House Minority Leader Jeffrey Hoover agrees, saying the Commonwealth faces unprecedented times that require novel solutions.
"We will continue to work in a bipartisan manner," says Hoover. "We may have different ideas. We may have different alternatives as we approach the budget situation, as we try to address that. But let us disagree without being disagreeable."
So how bad is the state's financial situation? This bad. Even after $800 million in spending cuts over the last two years, Kentucky still has a $161 million deficit in the current fiscal year. And the shortfall could soar to $1.2 billion over the next two years. House Budget Chairman Rick Rand says state revenues have been in free fall.
"This is the first time in modern history that we have gone two years with negative growth in our general fund," says Rand. "So, we are in unprecedented times - the first time in modern history, that we could find record of, that we have had two consecutive years of negative growth."
But as bad as it is, Rand says some states have it even worse.
"Nearly every single state are in much more difficult circumstances than we find ourselves in," says Rand. "And that is, I think, a tribute to the leaders, and certainly the gentleman who held my position before I, and the good work that they have done."
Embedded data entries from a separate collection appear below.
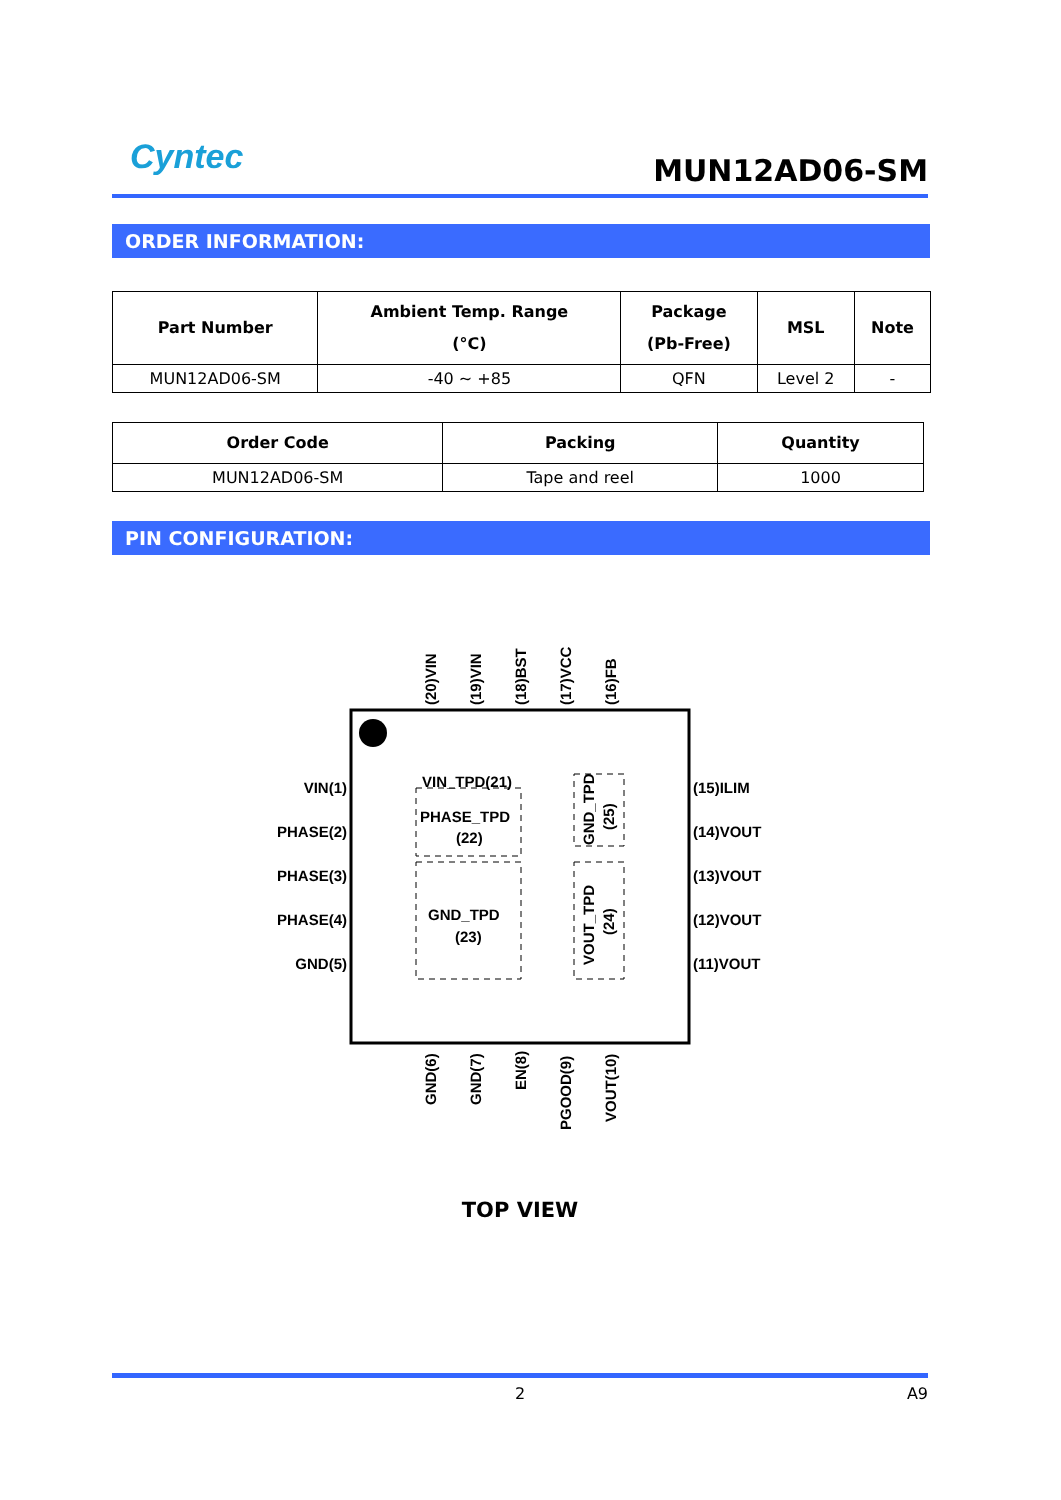Cyntec
MUN12AD06-SM
ORDER INFORMATION:
| Part Number | Ambient Temp. Range (°C) | Package (Pb-Free) | MSL | Note |
| --- | --- | --- | --- | --- |
| MUN12AD06-SM | -40 ~ +85 | QFN | Level 2 | - |
| Order Code | Packing | Quantity |
| --- | --- | --- |
| MUN12AD06-SM | Tape and reel | 1000 |
PIN CONFIGURATION:
VIN(1)
PHASE(2)
PHASE(3)
PHASE(4)
GND(5)
(15)ILIM
(14)VOUT
(13)VOUT
(12)VOUT
(11)VOUT
VIN_TPD(21)
PHASE_TPD
(22)
GND_TPD
(23)
(20)VIN
(19)VIN
(18)BST
(17)VCC
(16)FB
GND_TPD
(25)
VOUT_TPD
(24)
GND(6)
GND(7)
EN(8)
PGOOD(9)
VOUT(10)
TOP VIEW
2 A9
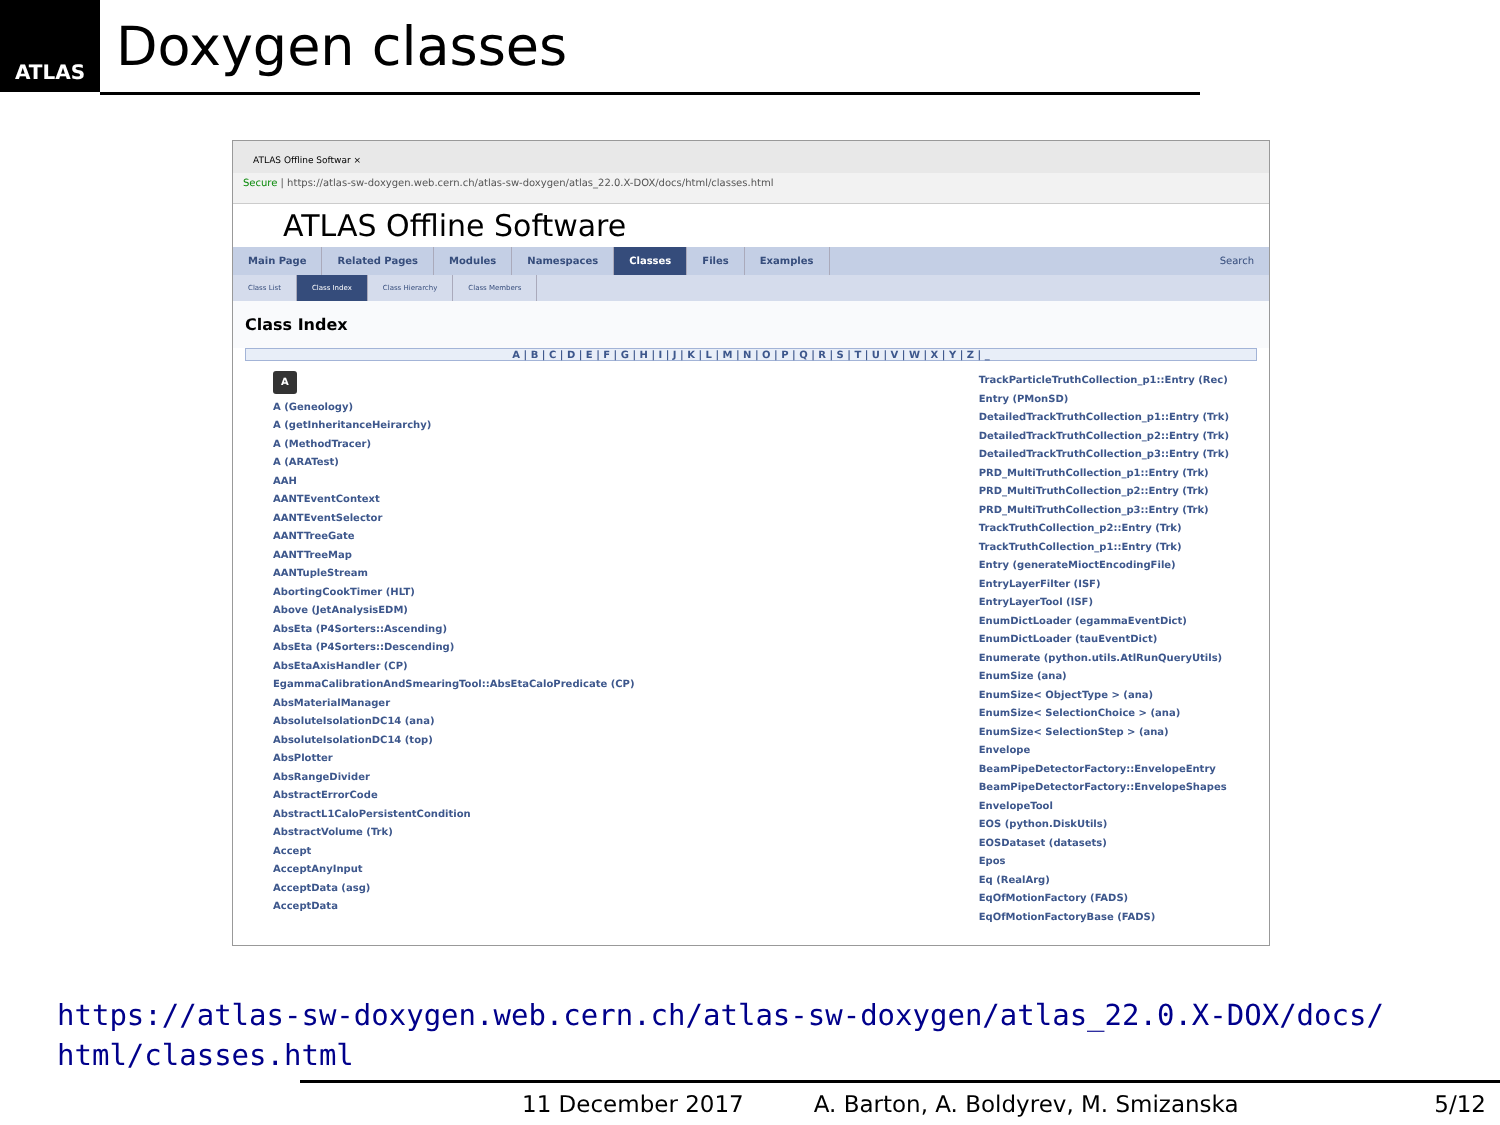ATLAS
Doxygen classes
ATLAS Offline Softwar ×
Secure | https://atlas-sw-doxygen.web.cern.ch/atlas-sw-doxygen/atlas_22.0.X-DOX/docs/html/classes.html
ATLAS Offline Software
Main Page Related Pages Modules Namespaces Classes Files Examples Search
Class List Class Index Class Hierarchy Class Members
Class Index
A | B | C | D | E | F | G | H | I | J | K | L | M | N | O | P | Q | R | S | T | U | V | W | X | Y | Z | _
A
A (Geneology)
A (getInheritanceHeirarchy)
A (MethodTracer)
A (ARATest)
AAH
AANTEventContext
AANTEventSelector
AANTTreeGate
AANTTreeMap
AANTupleStream
AbortingCookTimer (HLT)
Above (JetAnalysisEDM)
AbsEta (P4Sorters::Ascending)
AbsEta (P4Sorters::Descending)
AbsEtaAxisHandler (CP)
EgammaCalibrationAndSmearingTool::AbsEtaCaloPredicate (CP)
AbsMaterialManager
AbsoluteIsolationDC14 (ana)
AbsoluteIsolationDC14 (top)
AbsPlotter
AbsRangeDivider
AbstractErrorCode
AbstractL1CaloPersistentCondition
AbstractVolume (Trk)
Accept
AcceptAnyInput
AcceptData (asg)
AcceptData
TrackParticleTruthCollection_p1::Entry (Rec)
Entry (PMonSD)
DetailedTrackTruthCollection_p1::Entry (Trk)
DetailedTrackTruthCollection_p2::Entry (Trk)
DetailedTrackTruthCollection_p3::Entry (Trk)
PRD_MultiTruthCollection_p1::Entry (Trk)
PRD_MultiTruthCollection_p2::Entry (Trk)
PRD_MultiTruthCollection_p3::Entry (Trk)
TrackTruthCollection_p2::Entry (Trk)
TrackTruthCollection_p1::Entry (Trk)
Entry (generateMioctEncodingFile)
EntryLayerFilter (ISF)
EntryLayerTool (ISF)
EnumDictLoader (egammaEventDict)
EnumDictLoader (tauEventDict)
Enumerate (python.utils.AtlRunQueryUtils)
EnumSize (ana)
EnumSize< ObjectType > (ana)
EnumSize< SelectionChoice > (ana)
EnumSize< SelectionStep > (ana)
Envelope
BeamPipeDetectorFactory::EnvelopeEntry
BeamPipeDetectorFactory::EnvelopeShapes
EnvelopeTool
EOS (python.DiskUtils)
EOSDataset (datasets)
Epos
Eq (RealArg)
EqOfMotionFactory (FADS)
EqOfMotionFactoryBase (FADS)
https://atlas-sw-doxygen.web.cern.ch/atlas-sw-doxygen/atlas_22.0.X-DOX/docs/
html/classes.html
11 December 2017 A. Barton, A. Boldyrev, M. Smizanska 5/12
Rand says the legislature still has more than a half-billion dollars in federal stimulus money it can use to help plug the deficit. Tax hikes on alcohol and cigarettes approved this year are generating some new revenue. And the economy is again showing signs of life. But Rand's anxious to see what the Consensus Forecasting Group has to say. The panel of economic experts meets Monday to assess the revenue situation and make projections.
"They will come out with a revised estimate for 2010, as well as the number," says Rand. "And the number they give - and they'll give us a very specific number of how much revenue that we're going to have over the next biennium to deal with."
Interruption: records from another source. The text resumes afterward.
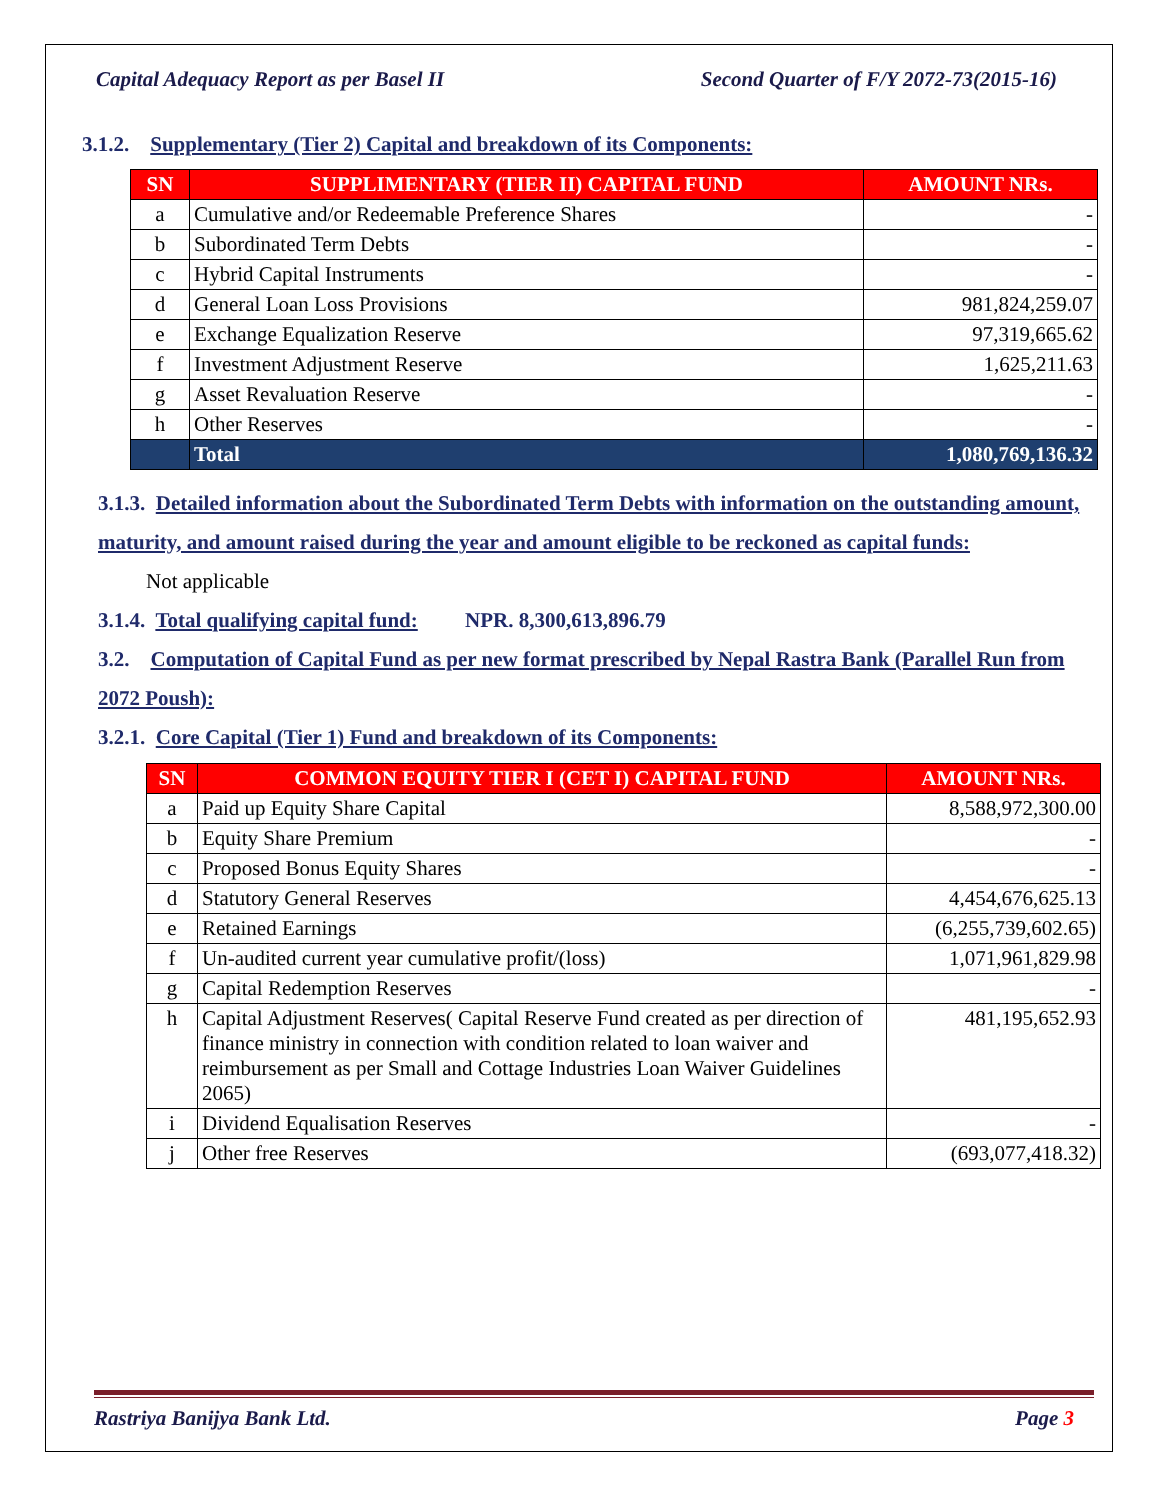Capital Adequacy Report as per Basel II Second Quarter of F/Y 2072-73(2015-16)
3.1.2. Supplementary (Tier 2) Capital and breakdown of its Components:
| SN | SUPPLIMENTARY (TIER II) CAPITAL FUND | AMOUNT NRs. |
| --- | --- | --- |
| a | Cumulative and/or Redeemable Preference Shares | - |
| b | Subordinated Term Debts | - |
| c | Hybrid Capital Instruments | - |
| d | General Loan Loss Provisions | 981,824,259.07 |
| e | Exchange Equalization Reserve | 97,319,665.62 |
| f | Investment Adjustment Reserve | 1,625,211.63 |
| g | Asset Revaluation Reserve | - |
| h | Other Reserves | - |
| | Total | 1,080,769,136.32 |
3.1.3. Detailed information about the Subordinated Term Debts with information on the outstanding amount, maturity, and amount raised during the year and amount eligible to be reckoned as capital funds:
Not applicable
3.1.4. Total qualifying capital fund: NPR. 8,300,613,896.79
3.2. Computation of Capital Fund as per new format prescribed by Nepal Rastra Bank (Parallel Run from 2072 Poush):
3.2.1. Core Capital (Tier 1) Fund and breakdown of its Components:
| SN | COMMON EQUITY TIER I (CET I) CAPITAL FUND | AMOUNT NRs. |
| --- | --- | --- |
| a | Paid up Equity Share Capital | 8,588,972,300.00 |
| b | Equity Share Premium | - |
| c | Proposed Bonus Equity Shares | - |
| d | Statutory General Reserves | 4,454,676,625.13 |
| e | Retained Earnings | (6,255,739,602.65) |
| f | Un-audited current year cumulative profit/(loss) | 1,071,961,829.98 |
| g | Capital Redemption Reserves | - |
| h | Capital Adjustment Reserves( Capital Reserve Fund created as per direction of finance ministry in connection with condition related to loan waiver and reimbursement as per Small and Cottage Industries Loan Waiver Guidelines 2065) | 481,195,652.93 |
| i | Dividend Equalisation Reserves | - |
| j | Other free Reserves | (693,077,418.32) |
Rastriya Banijya Bank Ltd. Page 3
The governor and lawmakers will use the numbers to balance the current budget and craft a new one. Perhaps they'll get some fresh ideas from the newest member of the House, Representative Jill York of Grayson. York won a recent special election in northeast Kentucky.
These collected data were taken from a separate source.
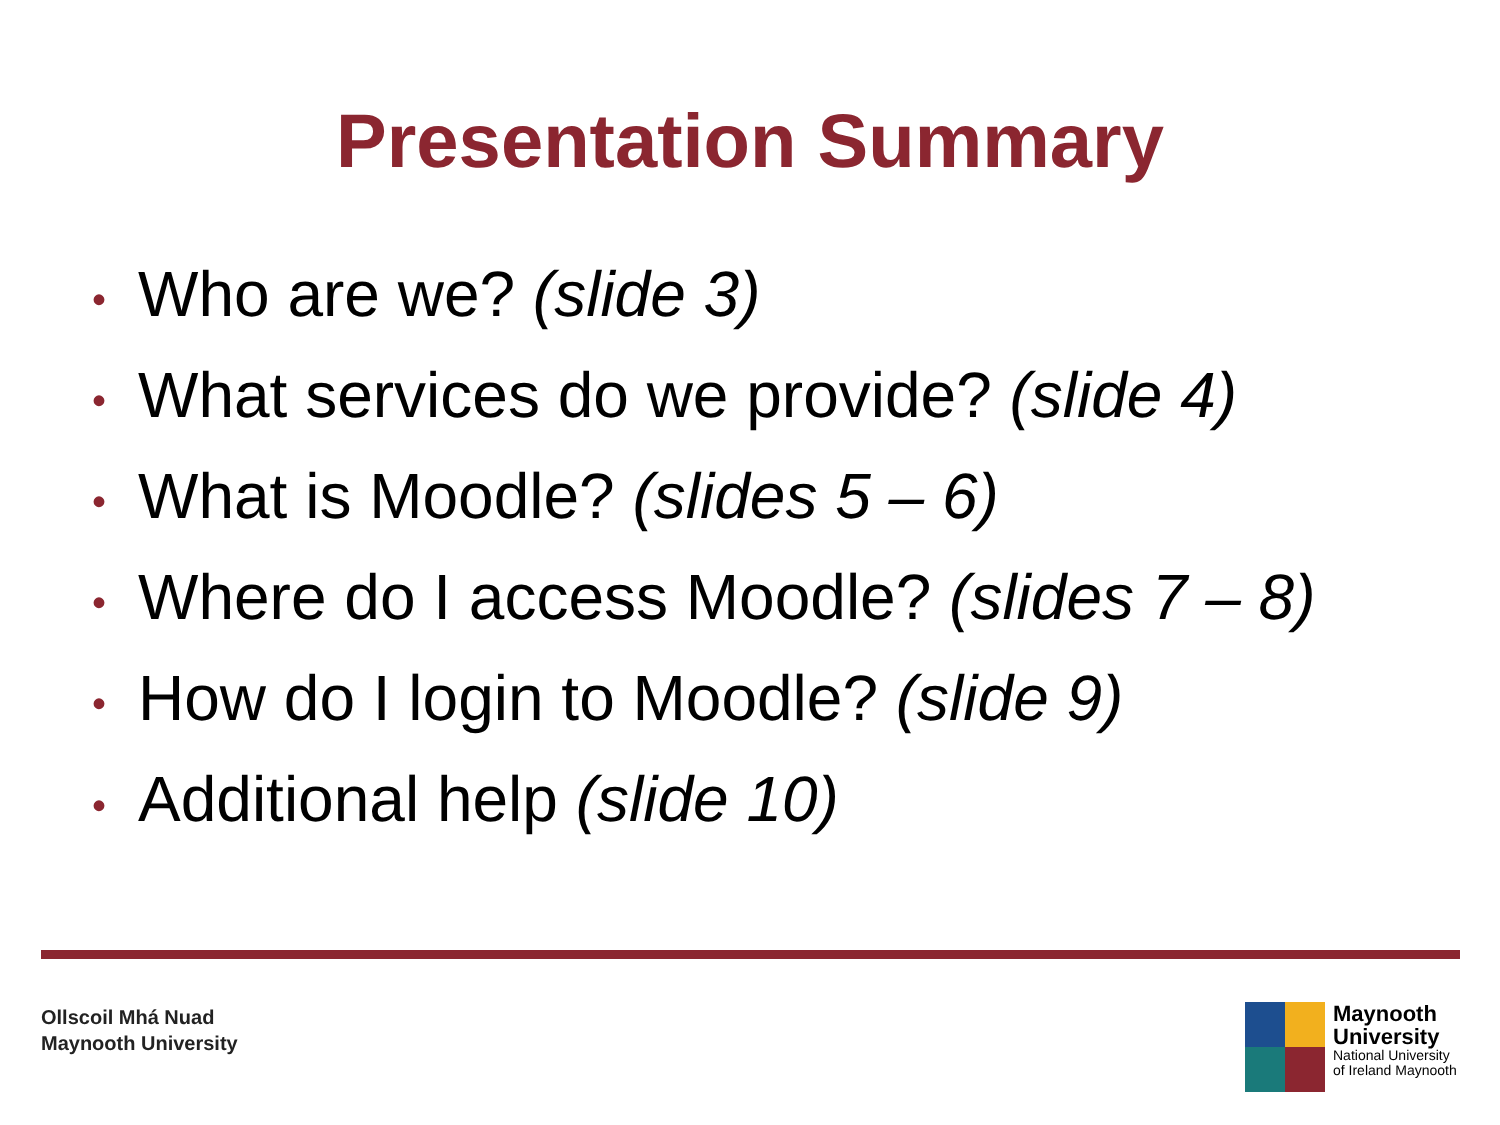Presentation Summary
• Who are we? (slide 3)
• What services do we provide? (slide 4)
• What is Moodle? (slides 5 – 6)
• Where do I access Moodle? (slides 7 – 8)
• How do I login to Moodle? (slide 9)
• Additional help (slide 10)
Ollscoil Mhá Nuad
Maynooth University
Maynooth
University
National University
of Ireland Maynooth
"I do welcome the opportunity to be a new set of eyes on the books, to bring maybe a little bit more creative thinking to things," York tells Kentucky Public Radio. "Out in our district, we're very anxious to see people shouldering the load a bit, because we realize that times are tough all over."
Once the 2010 session begins, lawmakers will have 60-days to get the state's finances in order, and take care of all other business. The opening gavels in the House and Senate fall on January 5th.